== Records to process

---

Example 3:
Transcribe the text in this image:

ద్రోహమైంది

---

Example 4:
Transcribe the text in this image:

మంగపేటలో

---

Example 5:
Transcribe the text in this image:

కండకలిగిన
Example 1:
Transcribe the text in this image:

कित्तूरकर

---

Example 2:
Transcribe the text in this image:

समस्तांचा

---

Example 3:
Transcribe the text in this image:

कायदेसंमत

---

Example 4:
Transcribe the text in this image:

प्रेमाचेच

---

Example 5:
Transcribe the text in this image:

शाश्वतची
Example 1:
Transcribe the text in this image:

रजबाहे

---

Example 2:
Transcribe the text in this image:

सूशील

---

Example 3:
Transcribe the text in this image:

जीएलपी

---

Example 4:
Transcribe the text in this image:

====

# Aim of the exercise
Restate the records above exactly.

# Output for this exercise
---

Example 3:
Transcribe the text in this image:

ద్రోహమైంది

---

Example 4:
Transcribe the text in this image:

మంగపేటలో

---

Example 5:
Transcribe the text in this image:

కండకలిగిన
Example 1:
Transcribe the text in this image:

कित्तूरकर

---

Example 2:
Transcribe the text in this image:

समस्तांचा

---

Example 3:
Transcribe the text in this image:

कायदेसंमत

---

Example 4:
Transcribe the text in this image:

प्रेमाचेच

---

Example 5:
Transcribe the text in this image:

शाश्वतची
Example 1:
Transcribe the text in this image:

रजबाहे

---

Example 2:
Transcribe the text in this image:

सूशील

---

Example 3:
Transcribe the text in this image:

जीएलपी

---

Example 4:
Transcribe the text in this image:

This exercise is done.